Task objective — According to the excerpted passage, why did the used Casio watch inherited around first grade help the writer?

Excerpted passage —
It is truly dumb. It's like the SI system. Conversion (at least most of the way, like CA and UK) will happen eventually. If they would have just pushed it through decades ago instead of backing off, all future generations would have an easier life. So now instead of bothering a small population and incurring a small financial setback, they'll bother many times as many people and lose that much more money.

http://theoatmeal.com/comics/senior_year

Around 1st grade my analog watch crapped out and I inherited a used casio and found it had 24 hour time. I had trouble counting hours across noon, so that helped out a lot. Even well into my adult life I couldn't remember whether 12am was midnight or noon.

My difficulties with 12hour time has gotten better over the years, but I still get mixed up sometimes. A lot of work I used to do was at all odd hours of the day; got really tired of asking people whether they really meant 3am or 3pm. Trying to figure out timezones for flights and phone calls, time logging, and programming is a PITA with am/pm. :furious:


----------



## BBQ (Nov 16, 2010)

I own a nice watch from my Dad, have not had it out of the box since I got it when he passed away. I have not worn a watch for at least 30 years.

(Records excerpted from a collection)
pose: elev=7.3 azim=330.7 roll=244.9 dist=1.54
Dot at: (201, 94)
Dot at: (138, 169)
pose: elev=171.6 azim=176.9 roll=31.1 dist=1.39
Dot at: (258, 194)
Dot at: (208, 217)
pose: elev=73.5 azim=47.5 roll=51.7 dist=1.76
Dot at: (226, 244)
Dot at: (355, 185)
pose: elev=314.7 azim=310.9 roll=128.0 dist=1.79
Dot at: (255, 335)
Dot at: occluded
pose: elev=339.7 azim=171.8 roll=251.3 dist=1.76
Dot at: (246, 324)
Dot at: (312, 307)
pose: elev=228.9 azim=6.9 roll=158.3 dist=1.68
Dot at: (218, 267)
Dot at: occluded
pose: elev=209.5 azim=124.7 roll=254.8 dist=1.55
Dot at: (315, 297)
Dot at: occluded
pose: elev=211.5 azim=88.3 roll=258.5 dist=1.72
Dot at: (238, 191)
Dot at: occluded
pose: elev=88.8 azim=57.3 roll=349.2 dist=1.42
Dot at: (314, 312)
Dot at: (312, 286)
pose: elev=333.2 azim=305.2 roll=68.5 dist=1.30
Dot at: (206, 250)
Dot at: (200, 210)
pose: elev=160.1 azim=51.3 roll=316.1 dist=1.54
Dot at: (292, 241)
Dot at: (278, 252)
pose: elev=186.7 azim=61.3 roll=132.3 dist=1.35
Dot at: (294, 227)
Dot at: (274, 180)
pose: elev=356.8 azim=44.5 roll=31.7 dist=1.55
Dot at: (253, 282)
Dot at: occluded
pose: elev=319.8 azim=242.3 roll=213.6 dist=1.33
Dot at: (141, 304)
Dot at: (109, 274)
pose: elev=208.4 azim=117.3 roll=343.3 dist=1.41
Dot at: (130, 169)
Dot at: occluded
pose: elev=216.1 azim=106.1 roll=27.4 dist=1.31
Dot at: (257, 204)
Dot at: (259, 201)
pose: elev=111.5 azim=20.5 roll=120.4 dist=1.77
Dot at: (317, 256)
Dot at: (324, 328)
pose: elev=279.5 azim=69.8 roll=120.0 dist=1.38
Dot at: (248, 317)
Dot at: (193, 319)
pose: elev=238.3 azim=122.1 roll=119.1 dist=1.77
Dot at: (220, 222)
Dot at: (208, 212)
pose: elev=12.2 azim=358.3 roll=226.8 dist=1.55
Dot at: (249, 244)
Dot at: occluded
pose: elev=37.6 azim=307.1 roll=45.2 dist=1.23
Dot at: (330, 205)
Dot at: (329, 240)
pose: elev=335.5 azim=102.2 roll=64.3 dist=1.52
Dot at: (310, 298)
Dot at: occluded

Task result — The Casio showed 24-hour time, and the writer had trouble counting hours across noon. The 24-hour display made that much easier.